In an effort to prevent further erosion and flooding, last year Gus successfully secured funding for the City of Tarpon Springs to improve the conditions of the City's bayou banks.

 St. Pete Times]
Boys dive for cross during 2005 Epiphany celebration at Spring Bayou in Tarpon Springs
[St. Pete Times]

This project got a nod in today's St. Pete Times.

The city is poised to begin stabilizing portions of the shorelines of Whitcomb, Spring and Kreamer bayous, thanks to $1.06-million in funding from the U.S. Army Corps of Engineers. City officials learned of the appropriation in January."

Gus secured funding for this project in the Fiscal Year 2008 Consolidation Appropriations Act (H.R. 2764), which passed in the House on December 17, 2007 and was signed into law (P.L. 110-161) on December 26, 2007.

Contained in H.R. 2764 was language funding $1,057,800 for the City of Tarpon Springs, Fla. to improve the condition of the bayous.

In his request to the Appropriations Committee, Gus wrote...

"Erosion of the bayou banks is threatening the city and county maintained roadways.
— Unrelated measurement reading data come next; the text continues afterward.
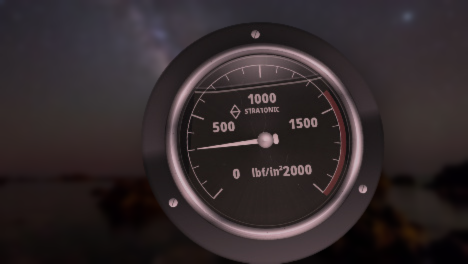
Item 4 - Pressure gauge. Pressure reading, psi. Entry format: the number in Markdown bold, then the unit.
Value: **300** psi
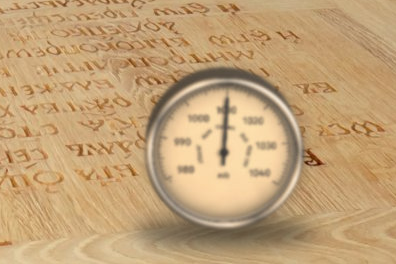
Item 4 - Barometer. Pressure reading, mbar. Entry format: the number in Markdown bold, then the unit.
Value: **1010** mbar
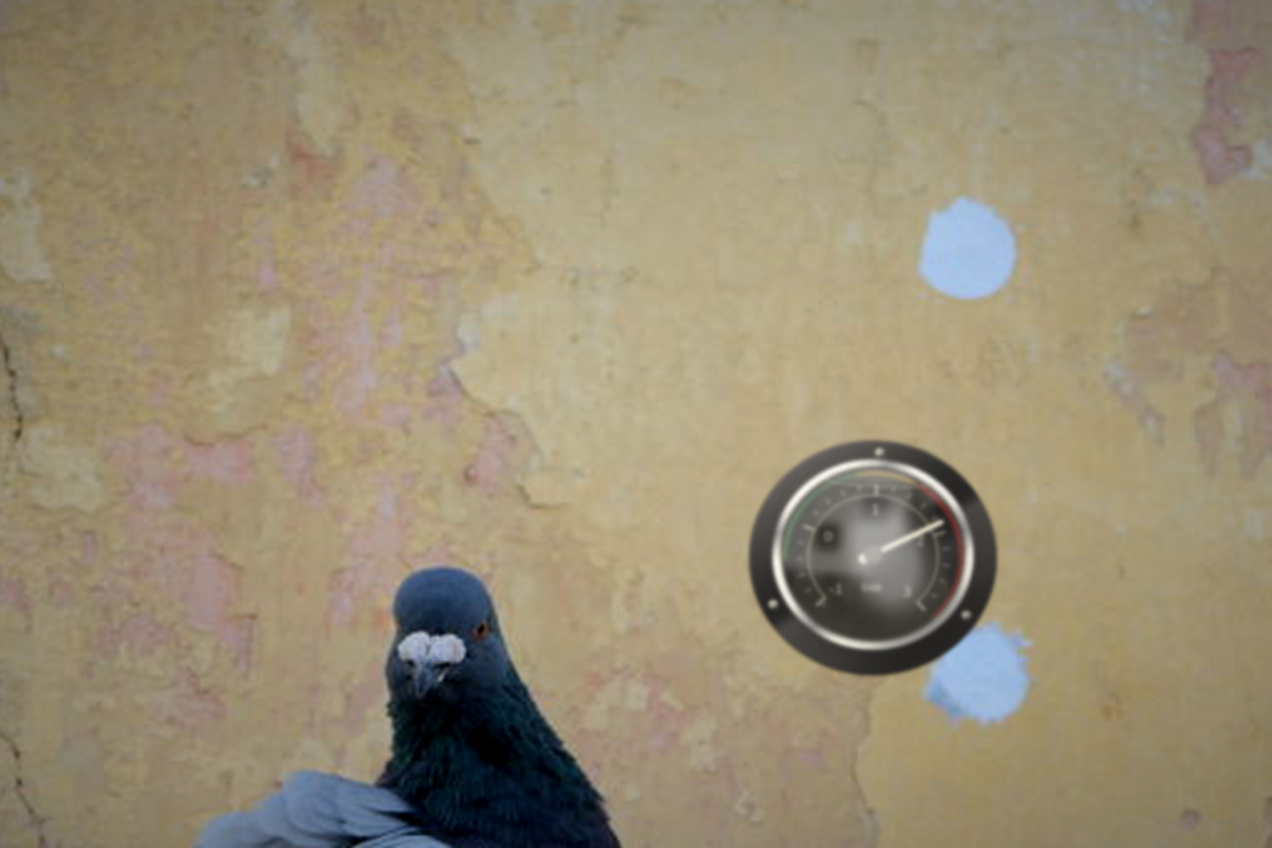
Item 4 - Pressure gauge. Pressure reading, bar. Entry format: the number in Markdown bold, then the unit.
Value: **1.9** bar
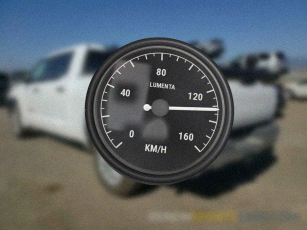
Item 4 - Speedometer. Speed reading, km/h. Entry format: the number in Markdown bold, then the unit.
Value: **132.5** km/h
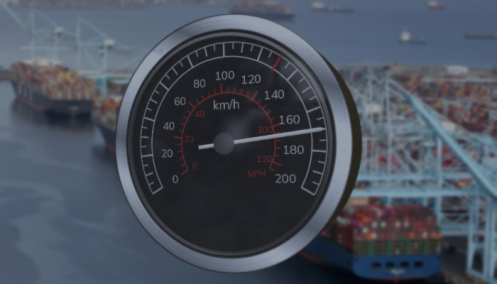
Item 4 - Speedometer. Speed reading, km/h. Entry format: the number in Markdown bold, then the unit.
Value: **170** km/h
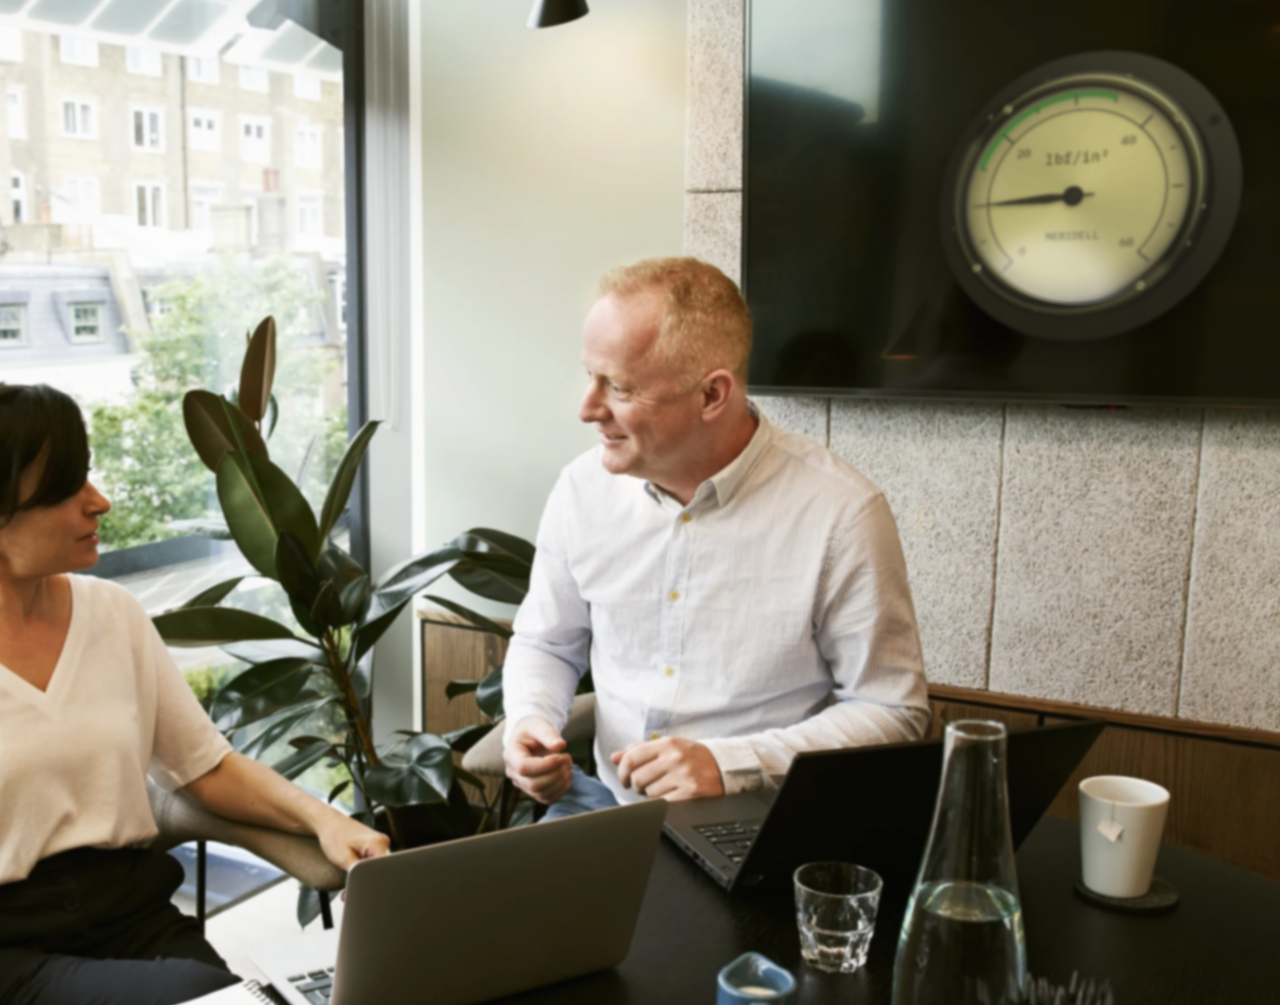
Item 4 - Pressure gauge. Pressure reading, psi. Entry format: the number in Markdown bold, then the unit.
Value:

Portions of the roadways are subject to frequent flooding, having been constructed on low elevation land. The roads provide the only emergency evacuation route for some residents."

The Times story highlights the immediate need for improvements for the bayous...

Of particular concern was Riverside Drive, which skirts Kreamer Bayou.

The road serves as a major evacuation route for residents on the west side of the city. Without intervention, the shoreline will continue to erode, and will likely pull part of the roadway into the water, said development services director Joseph DiPasqua.

"It's happening at a fairly rapid rate," he said.

Concrete riprap will be used to buttress the shorelines in most areas, but some seawall construction may also be necessary, DiPasqua said. He said he was unsure when construction would begin.

Gus believes the improvements to the bayous will greatly benefit the community.